Information provided START

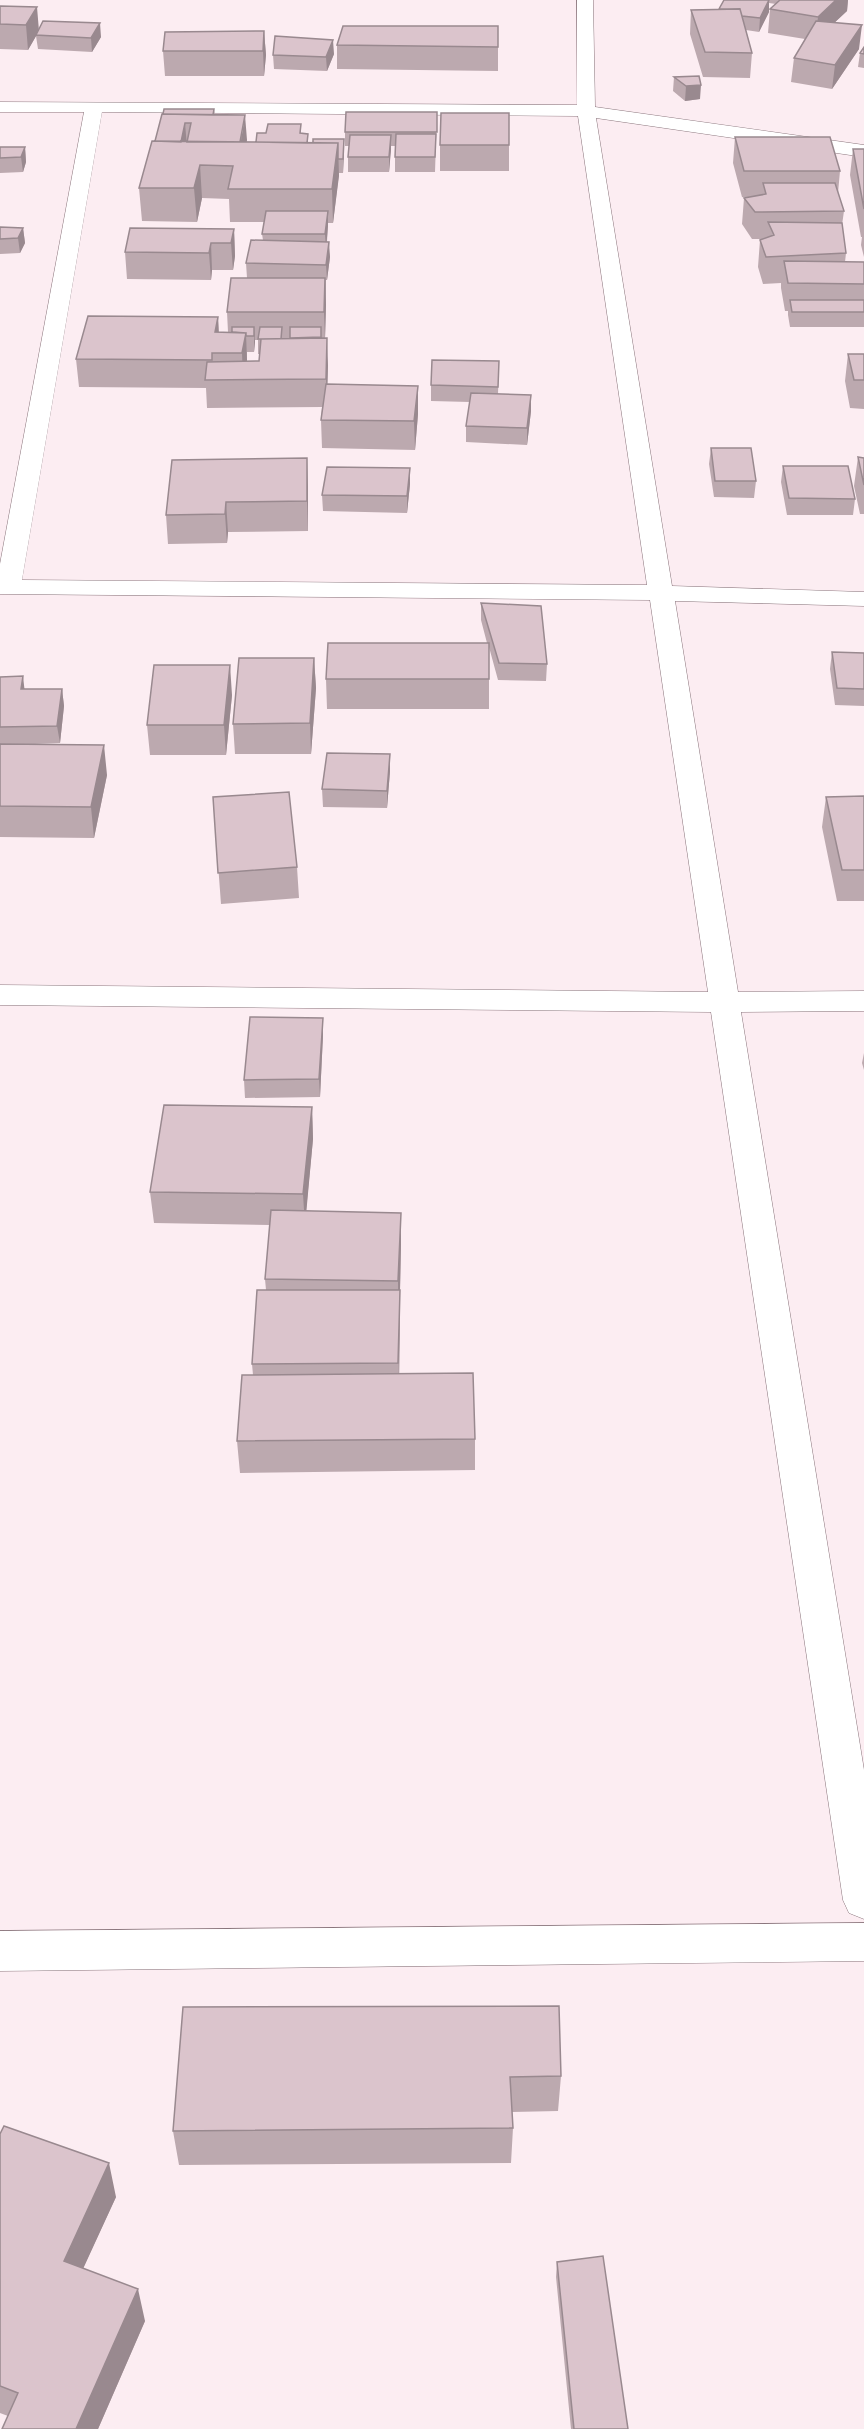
<svg xmlns="http://www.w3.org/2000/svg" width="864" height="2429" font-family="Spectral,serif">
<rect width="100%" height="100%" fill="#fcedf2"/>
<g fill="none" stroke-linecap="round" stroke-linejoin="round">
<defs>
<path id="minor" d="M577 0H593L595 107 864 145V157L596 118 672 586 864 592V606L675 601 738 992 864 991V1011L741 1012 864 1770V1919L849 1913 843 1900 711 1012 0 1005V985L708 992 650 600 0 594V564L84 112H0V102L577 105ZM102 112 578 116 647 585 22 580Z
M864 1923V1961L0 1971V1931Z"/>
</defs>
<!-- minor casing -->
<use href="#minor" stroke="#89747b" stroke-width="1"/>
<!-- minor -->
<use href="#minor" fill="#fff" fill-rule="evenodd"/>
</g>
<!-- wall -->
<path fill="#bca9af" fill-rule="evenodd" d="M724 0H848L847 11 835 22 859 49 832 89 791 82 794 58 805 39 768 33 770 9 776 4 769 3V12L759 32 746 30 752 53 750 78 703 77 690 34 691 10 719 9Z
M0 6 39 30 101 37 92 52 38 49 36 36 28 50 0 49Z
M498 26V71L337 69V45Z
M264 31 266 55 264 76H165L163 51Z
M864 47V68L858 67 860 53Z
M334 54 327 71 274 69 273 55Z
M699 76 700 99 685 101 673 91 674 77Z
M214 109 215 115 247 140 246 142H256L266 133 301 124V133L308 143 344 139 343 173H339L333 223H328L327 242 330 257 327 280H326V305L325 338 328 366 327 384 418 386V414L415 450 322 448 321 420 322 407 207 408 206 388 79 387 76 359 218 317 219 332H228L227 312 247 278 246 263 263 240 262 234 264 222H230L229 199 202 198 197 222 142 221 139 188 155 141 162 114ZM255 340H258V354H259V361H247V352H254Z
M437 112 435 172H395V146H391L389 172H348V157L349 146H345V132Z
M735 137 840 171 838 193 844 211 842 225 846 253 845 262H864V327H790L788 315V311H785L781 288V283L763 284 758 267 760 240 763 239H752L742 224 744 198 747 197H742L733 163Z
M440 145H509V171H440Z
M0 147H25L26 162 23 172 0 173Z
M853 149H864V257L861 245 862 237H861L850 175Z
M0 227 23 228 25 243 20 253 0 254Z
M234 229 235 256 233 270H212L211 280 127 279 125 252Z
M848 354H864V409L850 408 845 381Z
M499 361 498 394 531 395V411L527 445 466 442V426L470 402 431 401V385Z
M711 448 756 481 754 498 714 497 709 464Z
M858 457 864 458V514H860L854 486Z
M172 460 308 487V531L228 532 227 543 168 544 166 515Z
M783 466 855 499 853 515H787L781 482Z
M410 484 407 513 323 511 322 495Z
M481 603 547 664 546 681 498 680 489 647V709H327L326 679 487 643 481 620Z
M832 652 864 653V706L835 705 830 669Z
M314 658 316 688 311 754H235L233 724Z
M0 677 25 689H62L64 706 60 743 35 744 107 775 94 838 0 837Z
M232 695 226 755H150L147 725Z
M390 771 387 808 323 807 322 789Z
M864 796V901H837L822 827 826 797Z
M213 797 297 867 299 898 221 904Z
M323 1035 320 1097 245 1098 244 1080Z
M864 1053V1070L862 1063Z
M312 1107 313 1139 306 1211 401 1244 400 1290 399 1374 475 1439V1470L240 1473 237 1441 253 1375 252 1364 266 1290 265 1279 270 1225 154 1223 150 1192Z
M183 2007 561 2076 558 2111 512 2112 513 2128 511 2163 179 2165 173 2131Z
M0 2134 116 2197 83 2268 145 2321 98 2429H2L8 2416 0 2413Z
M557 2262 628 2429H571L556 2277Z"/>
<!-- shaded-wall -->
<path fill="#99898f" d="M769 0V12L759 32 760 18Z
M836 0H848L847 11 815 41 818 17Z
M37 7 39 31 28 50 26 25Z
M100 23 101 37 92 52 91 38Z
M862 25 859 49 832 89 835 65Z
M264 31 266 55 264 76 263 51Z
M333 40 334 54 327 71 326 57Z
M701 85 700 99 685 101 686 86Z
M245 115 247 140 241 173 240 147Z
M185 123 187 147 180 146Z
M391 135V150L389 172V157Z
M344 139V153L343 173V159Z
M338 143 339 176 333 223 332 189Z
M25 147 26 162 23 172 21 157Z
M200 165 202 198 197 222 194 188Z
M328 211V226L326 249 325 234Z
M23 228 25 243 20 253 18 238Z
M234 229 235 256 233 270 231 243Z
M329 242 330 257 327 280 326 265Z
M211 243 212 270 211 280 209 253Z
M325 278 326 305 325 339 324 312Z
M218 317 219 344 215 332Z
M254 327 255 342 254 352Z
M246 333 247 360 243 381 242 353Z
M327 338 328 366 327 407 326 379Z
M418 386V414L415 450 414 421Z
M531 395V411L527 445V428Z
M307 458 308 487V531L307 501Z
M410 468V484L407 513V496Z
M226 502 228 532 227 543 225 514Z
M314 658 316 688 311 754 310 723Z
M230 665 232 695 226 755 224 725Z
M23 676 25 694 21 689Z
M62 689 64 706 60 743 57 726Z
M104 745 107 775 94 838 91 807Z
M390 754V771L387 808V791Z
M323 1018V1035L320 1097 319 1079Z
M312 1107 313 1139 305 1226 303 1194Z
M401 1213V1244L400 1290 399 1394 398 1281Z
M109 2163 116 2197 72 2293 64 2261Z
M138 2289 145 2321 98 2429H76Z"/>
<!-- building -->
<path fill="#dbc4cc" stroke="#99898f" stroke-width="1.5" d="M724 0H769L760 18 742 16 740 9H719Z
M780 0H836L818 17 770 9Z
M0 6 37 7 26 25 0 24Z
M740 9 752 53 705 52 691 10Z
M43 21 100 23 91 38 36 35Z
M816 21 862 25 835 65 794 58Z
M343 26H498V47L337 45Z
M264 31 263 51H163L165 32Z
M275 36 333 40 326 57 273 55Z
M864 47V54L860 53Z
M699 76 701 85 686 86 674 77Z
M164 109H214L213 115 163 114Z
M346 112H437V132H345Z
M441 113H509V145H440Z
M162 114 245 115 240 142H187L191 123H185L181 142 155 141Z
M268 124H301L300 133 308 134 307 143 256 142 257 133H266Z
M396 134H436L435 157H395Z
M350 135H391L389 157H348Z
M735 137H830L840 171H744Z
M313 139H344L343 159H338V143H313Z
M152 141 338 143 332 189H228L233 166 200 165 194 188H139Z
M0 147H25L21 157 0 158Z
M853 149H864V209Z
M763 183H835L844 211 755 212 744 198 766 194Z
M266 211H328L325 234H262Z
M768 222 842 223 846 253 766 257 760 240 774 235Z
M0 227 23 228 18 238 0 239Z
M130 228 234 229 231 243H211L209 253 125 252Z
M251 240 329 242 326 265 246 263Z
M784 261 864 262V284L788 283Z
M231 278H325L324 312H227Z
M790 300H864V312H792Z
M88 316 218 317 215 332 246 333 242 353H212V360L76 359Z
M232 327H254V336H246V333L232 332Z
M260 327H282L281 339H258Z
M290 327H321V337L290 338Z
M327 338 326 379 205 380 207 362 259 361 261 339Z
M848 354H864V380H854Z
M432 360 499 361 498 387 431 385Z
M326 384 418 386 414 421 321 420Z
M471 393 531 395 527 428 466 426Z
M711 448H751L756 481H715Z
M858 457 864 458V485Z
M307 458V501L226 502 225 514 166 515 172 460Z
M783 466H848L855 499 789 498Z
M327 467 410 468 407 496 322 495Z
M481 603 541 606 547 664 499 663Z
M328 643H489V679H326Z
M832 652 864 653V689L837 688Z
M239 658H314L310 723 233 724Z
M154 665H230L224 725H147Z
M23 676 21 689H62L57 726 0 727V677Z
M0 744 104 745 91 807 0 806Z
M327 753 390 754 387 791 322 789Z
M289 792 297 867 218 873 213 797Z
M864 796V870H842L826 797Z
M250 1017 323 1018 319 1079 244 1080Z
M164 1105 312 1107 303 1194 150 1192Z
M271 1210 401 1213 398 1281 265 1279Z
M257 1290H400L398 1363 252 1364Z
M473 1373 475 1439 237 1441 242 1375Z
M559 2006 561 2076 510 2077 513 2128 173 2131 183 2007Z
M4 2126 109 2163 64 2261 138 2289 76 2429H2L18 2393 0 2386V2134Z
M603 2256 628 2429H574L557 2262Z"/>
</svg>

Information provided END

Task goal: Search the listing above for the lines with "M100 23 101 37 92 52 91 38Z" and "M344 139V153L343 173V159Z", then output those lines and all lines between them exactly.

Exercise response:
M100 23 101 37 92 52 91 38Z
M862 25 859 49 832 89 835 65Z
M264 31 266 55 264 76 263 51Z
M333 40 334 54 327 71 326 57Z
M701 85 700 99 685 101 686 86Z
M245 115 247 140 241 173 240 147Z
M185 123 187 147 180 146Z
M391 135V150L389 172V157Z
M344 139V153L343 173V159Z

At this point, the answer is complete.